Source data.
____________
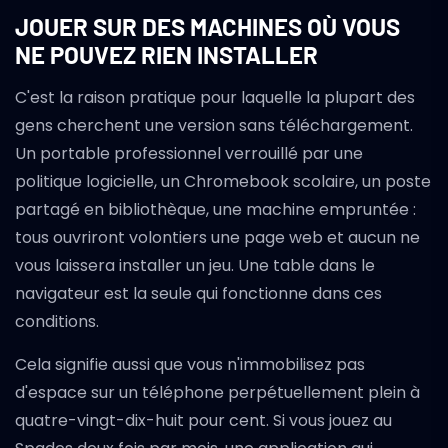
JOUER SUR DES MACHINES OÙ VOUS
NE POUVEZ RIEN INSTALLER
C'est la raison pratique pour laquelle la plupart des
gens cherchent une version sans téléchargement.
Un portable professionnel verrouillé par une
politique logicielle, un Chromebook scolaire, un poste
partagé en bibliothèque, une machine empruntée :
tous ouvriront volontiers une page web et aucun ne
vous laissera installer un jeu. Une table dans le
navigateur est la seule qui fonctionne dans ces
conditions.
Cela signifie aussi que vous n'immobilisez pas
d'espace sur un téléphone perpétuellement plein à
quatre-vingt-dix-huit pour cent. Si vous jouez au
____________
Work instruction.
Return all of the text lines in the records above verbatim, omitting the pictures from your answer.

Your response.
JOUER SUR DES MACHINES OÙ VOUS
NE POUVEZ RIEN INSTALLER
C'est la raison pratique pour laquelle la plupart des
gens cherchent une version sans téléchargement.
Un portable professionnel verrouillé par une
politique logicielle, un Chromebook scolaire, un poste
partagé en bibliothèque, une machine empruntée :
tous ouvriront volontiers une page web et aucun ne
vous laissera installer un jeu. Une table dans le
navigateur est la seule qui fonctionne dans ces
conditions.
Cela signifie aussi que vous n'immobilisez pas
d'espace sur un téléphone perpétuellement plein à
quatre-vingt-dix-huit pour cent. Si vous jouez au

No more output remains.